Segment Open

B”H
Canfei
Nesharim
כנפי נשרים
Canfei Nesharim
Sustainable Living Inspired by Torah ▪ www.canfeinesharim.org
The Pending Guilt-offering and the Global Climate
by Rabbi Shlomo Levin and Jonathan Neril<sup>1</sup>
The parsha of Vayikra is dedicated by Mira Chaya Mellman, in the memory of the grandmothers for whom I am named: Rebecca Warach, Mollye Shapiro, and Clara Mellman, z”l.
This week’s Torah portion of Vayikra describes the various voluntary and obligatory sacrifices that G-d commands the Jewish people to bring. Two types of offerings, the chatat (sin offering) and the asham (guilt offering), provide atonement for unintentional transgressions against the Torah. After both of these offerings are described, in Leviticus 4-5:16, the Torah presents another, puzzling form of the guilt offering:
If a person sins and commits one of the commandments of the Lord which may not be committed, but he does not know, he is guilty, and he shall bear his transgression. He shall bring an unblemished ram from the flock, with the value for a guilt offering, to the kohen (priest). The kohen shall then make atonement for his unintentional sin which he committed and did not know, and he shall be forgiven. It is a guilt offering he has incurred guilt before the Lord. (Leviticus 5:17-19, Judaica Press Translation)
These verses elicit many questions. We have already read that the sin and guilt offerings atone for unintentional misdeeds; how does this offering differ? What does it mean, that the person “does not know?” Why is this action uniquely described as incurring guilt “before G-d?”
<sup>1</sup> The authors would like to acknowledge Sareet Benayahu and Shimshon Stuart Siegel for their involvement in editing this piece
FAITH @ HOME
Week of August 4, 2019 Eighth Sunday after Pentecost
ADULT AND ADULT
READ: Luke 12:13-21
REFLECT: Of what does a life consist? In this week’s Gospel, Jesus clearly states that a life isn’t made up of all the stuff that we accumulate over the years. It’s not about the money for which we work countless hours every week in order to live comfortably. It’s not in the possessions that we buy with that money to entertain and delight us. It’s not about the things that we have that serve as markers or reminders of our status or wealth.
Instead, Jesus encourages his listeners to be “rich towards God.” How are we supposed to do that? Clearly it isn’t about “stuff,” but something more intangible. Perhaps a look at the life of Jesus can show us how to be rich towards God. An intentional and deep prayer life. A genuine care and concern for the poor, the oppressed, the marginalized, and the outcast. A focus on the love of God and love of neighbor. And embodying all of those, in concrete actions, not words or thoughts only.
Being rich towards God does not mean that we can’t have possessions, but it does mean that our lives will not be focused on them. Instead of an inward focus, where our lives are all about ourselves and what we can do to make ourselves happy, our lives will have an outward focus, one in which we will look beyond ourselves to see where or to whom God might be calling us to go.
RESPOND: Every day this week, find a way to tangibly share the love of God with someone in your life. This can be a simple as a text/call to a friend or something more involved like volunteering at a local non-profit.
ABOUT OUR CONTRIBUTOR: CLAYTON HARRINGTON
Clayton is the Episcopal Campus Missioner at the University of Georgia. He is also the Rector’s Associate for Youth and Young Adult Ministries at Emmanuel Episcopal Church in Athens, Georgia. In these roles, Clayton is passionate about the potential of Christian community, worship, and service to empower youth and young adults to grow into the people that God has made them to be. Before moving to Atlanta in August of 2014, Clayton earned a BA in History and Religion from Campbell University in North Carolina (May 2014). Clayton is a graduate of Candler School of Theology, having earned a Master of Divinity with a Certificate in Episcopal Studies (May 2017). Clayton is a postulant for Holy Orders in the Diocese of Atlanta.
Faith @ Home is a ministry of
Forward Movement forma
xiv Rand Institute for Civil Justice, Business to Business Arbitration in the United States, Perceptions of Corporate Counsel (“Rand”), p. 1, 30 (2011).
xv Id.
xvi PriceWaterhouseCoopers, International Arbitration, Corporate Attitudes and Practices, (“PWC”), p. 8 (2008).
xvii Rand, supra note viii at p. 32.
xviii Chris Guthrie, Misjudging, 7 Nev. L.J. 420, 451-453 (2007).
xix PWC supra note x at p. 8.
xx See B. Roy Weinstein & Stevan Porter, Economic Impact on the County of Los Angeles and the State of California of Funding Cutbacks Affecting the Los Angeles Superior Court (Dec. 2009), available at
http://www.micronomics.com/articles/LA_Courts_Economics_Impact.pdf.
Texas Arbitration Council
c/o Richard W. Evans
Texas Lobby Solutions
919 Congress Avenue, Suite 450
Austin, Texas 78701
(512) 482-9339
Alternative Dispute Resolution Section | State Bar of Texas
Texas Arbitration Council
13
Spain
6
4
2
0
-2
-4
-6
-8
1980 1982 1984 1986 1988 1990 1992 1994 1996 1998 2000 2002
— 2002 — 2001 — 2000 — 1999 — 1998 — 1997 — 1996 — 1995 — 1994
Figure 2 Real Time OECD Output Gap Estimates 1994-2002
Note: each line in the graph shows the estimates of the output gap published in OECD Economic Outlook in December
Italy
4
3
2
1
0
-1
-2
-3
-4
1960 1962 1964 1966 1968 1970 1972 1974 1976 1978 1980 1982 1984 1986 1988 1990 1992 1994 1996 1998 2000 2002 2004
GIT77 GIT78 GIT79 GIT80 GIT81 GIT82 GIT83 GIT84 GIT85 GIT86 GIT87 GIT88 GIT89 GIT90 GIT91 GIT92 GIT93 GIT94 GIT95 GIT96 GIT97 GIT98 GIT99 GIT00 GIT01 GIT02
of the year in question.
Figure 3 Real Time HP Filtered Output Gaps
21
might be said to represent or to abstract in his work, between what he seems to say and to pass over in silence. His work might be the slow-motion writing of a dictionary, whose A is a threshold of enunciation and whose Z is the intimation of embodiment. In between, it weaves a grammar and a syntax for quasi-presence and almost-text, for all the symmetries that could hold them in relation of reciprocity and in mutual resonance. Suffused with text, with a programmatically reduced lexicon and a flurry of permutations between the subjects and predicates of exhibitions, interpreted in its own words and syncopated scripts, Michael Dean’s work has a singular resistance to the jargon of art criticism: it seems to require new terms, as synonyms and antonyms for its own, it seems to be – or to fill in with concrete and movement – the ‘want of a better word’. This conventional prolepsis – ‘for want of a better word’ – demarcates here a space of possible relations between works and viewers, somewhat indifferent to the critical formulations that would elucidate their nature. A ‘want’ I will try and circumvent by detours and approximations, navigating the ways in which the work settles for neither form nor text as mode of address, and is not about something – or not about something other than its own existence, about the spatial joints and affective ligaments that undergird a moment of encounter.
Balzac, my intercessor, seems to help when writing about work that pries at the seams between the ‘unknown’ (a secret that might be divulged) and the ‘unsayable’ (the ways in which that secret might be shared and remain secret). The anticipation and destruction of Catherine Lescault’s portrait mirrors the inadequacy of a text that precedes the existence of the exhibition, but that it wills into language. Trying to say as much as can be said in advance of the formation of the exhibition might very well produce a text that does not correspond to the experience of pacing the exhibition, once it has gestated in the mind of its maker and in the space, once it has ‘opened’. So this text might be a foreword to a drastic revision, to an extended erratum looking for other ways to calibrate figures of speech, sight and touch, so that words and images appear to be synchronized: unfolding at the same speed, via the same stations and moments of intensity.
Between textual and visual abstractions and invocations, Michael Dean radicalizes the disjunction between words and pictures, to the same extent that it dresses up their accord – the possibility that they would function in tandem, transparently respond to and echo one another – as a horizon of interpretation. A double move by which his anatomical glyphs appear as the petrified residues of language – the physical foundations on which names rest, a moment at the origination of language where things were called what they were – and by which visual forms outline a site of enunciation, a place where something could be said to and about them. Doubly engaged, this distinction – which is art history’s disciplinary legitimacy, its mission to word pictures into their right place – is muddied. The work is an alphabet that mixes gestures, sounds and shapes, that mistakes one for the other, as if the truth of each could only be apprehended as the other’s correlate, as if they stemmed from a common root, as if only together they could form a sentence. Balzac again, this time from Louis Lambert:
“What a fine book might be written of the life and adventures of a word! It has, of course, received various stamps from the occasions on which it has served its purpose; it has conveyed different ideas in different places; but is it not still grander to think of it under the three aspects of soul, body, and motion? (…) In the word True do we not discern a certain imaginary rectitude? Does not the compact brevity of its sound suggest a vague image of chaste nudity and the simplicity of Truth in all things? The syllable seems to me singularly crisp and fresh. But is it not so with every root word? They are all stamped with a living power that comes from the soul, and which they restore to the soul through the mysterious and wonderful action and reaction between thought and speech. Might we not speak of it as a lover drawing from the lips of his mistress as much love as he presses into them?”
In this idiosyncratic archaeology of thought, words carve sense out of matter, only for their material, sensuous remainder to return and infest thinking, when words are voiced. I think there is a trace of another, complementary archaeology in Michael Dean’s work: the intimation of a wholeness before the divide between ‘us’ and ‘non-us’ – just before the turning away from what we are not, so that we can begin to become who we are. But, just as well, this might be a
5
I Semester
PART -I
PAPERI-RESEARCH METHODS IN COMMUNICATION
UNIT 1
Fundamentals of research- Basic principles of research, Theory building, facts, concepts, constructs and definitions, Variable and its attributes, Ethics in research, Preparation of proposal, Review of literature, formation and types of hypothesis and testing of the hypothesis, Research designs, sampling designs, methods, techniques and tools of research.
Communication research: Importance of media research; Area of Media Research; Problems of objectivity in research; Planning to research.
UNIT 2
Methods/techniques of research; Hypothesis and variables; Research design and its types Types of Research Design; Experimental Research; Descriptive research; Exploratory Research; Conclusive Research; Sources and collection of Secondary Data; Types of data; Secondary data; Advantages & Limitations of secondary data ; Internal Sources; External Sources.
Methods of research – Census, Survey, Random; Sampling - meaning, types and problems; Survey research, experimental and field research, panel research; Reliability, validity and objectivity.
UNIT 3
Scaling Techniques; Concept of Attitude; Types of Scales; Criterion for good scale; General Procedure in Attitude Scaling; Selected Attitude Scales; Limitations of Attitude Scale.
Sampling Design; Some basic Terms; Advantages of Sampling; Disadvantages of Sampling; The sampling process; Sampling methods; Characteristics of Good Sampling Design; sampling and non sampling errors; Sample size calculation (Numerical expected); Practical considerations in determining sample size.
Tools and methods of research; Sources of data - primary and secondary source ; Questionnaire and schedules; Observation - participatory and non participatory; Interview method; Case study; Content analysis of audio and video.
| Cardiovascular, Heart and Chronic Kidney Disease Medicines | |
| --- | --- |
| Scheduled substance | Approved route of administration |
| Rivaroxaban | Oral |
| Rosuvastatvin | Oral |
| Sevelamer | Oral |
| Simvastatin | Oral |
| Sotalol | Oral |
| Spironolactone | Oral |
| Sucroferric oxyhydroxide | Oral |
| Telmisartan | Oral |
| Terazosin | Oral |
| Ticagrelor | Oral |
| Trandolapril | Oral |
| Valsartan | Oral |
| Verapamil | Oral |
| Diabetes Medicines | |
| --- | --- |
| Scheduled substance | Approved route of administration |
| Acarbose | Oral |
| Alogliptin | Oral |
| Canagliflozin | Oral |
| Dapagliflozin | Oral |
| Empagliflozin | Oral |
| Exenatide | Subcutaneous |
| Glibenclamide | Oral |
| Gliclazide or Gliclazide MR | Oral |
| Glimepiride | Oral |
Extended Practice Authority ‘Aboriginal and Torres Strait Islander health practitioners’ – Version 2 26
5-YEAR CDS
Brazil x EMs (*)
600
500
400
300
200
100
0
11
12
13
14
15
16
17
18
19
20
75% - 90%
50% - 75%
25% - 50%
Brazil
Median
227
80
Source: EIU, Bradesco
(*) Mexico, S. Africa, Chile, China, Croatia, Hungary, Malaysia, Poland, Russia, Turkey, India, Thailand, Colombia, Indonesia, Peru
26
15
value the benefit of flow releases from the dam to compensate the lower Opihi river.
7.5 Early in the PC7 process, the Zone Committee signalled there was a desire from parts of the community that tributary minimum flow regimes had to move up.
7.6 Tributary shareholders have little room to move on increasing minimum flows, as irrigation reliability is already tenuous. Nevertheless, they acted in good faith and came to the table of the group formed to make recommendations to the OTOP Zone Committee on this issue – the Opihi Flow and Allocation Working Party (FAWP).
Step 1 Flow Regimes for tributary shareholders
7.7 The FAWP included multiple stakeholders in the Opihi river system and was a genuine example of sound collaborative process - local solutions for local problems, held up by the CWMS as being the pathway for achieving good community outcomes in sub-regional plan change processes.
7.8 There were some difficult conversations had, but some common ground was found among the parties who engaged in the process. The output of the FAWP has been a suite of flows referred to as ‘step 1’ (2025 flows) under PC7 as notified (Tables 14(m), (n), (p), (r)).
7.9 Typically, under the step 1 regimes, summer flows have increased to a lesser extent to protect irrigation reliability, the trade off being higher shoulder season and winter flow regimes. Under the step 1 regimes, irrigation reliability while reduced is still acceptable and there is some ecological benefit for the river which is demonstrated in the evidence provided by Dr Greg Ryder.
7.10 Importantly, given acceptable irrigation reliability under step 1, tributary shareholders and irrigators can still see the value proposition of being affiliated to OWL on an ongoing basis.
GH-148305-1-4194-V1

Segment Closed

- Work required:
The answer must consist of every line from the data that contains the word "objectivity".

- Response:
Communication research: Importance of media research; Area of Media Research; Problems of objectivity in research; Planning to research.
Methods of research – Census, Survey, Random; Sampling - meaning, types and problems; Survey research, experimental and field research, panel research; Reliability, validity and objectivity.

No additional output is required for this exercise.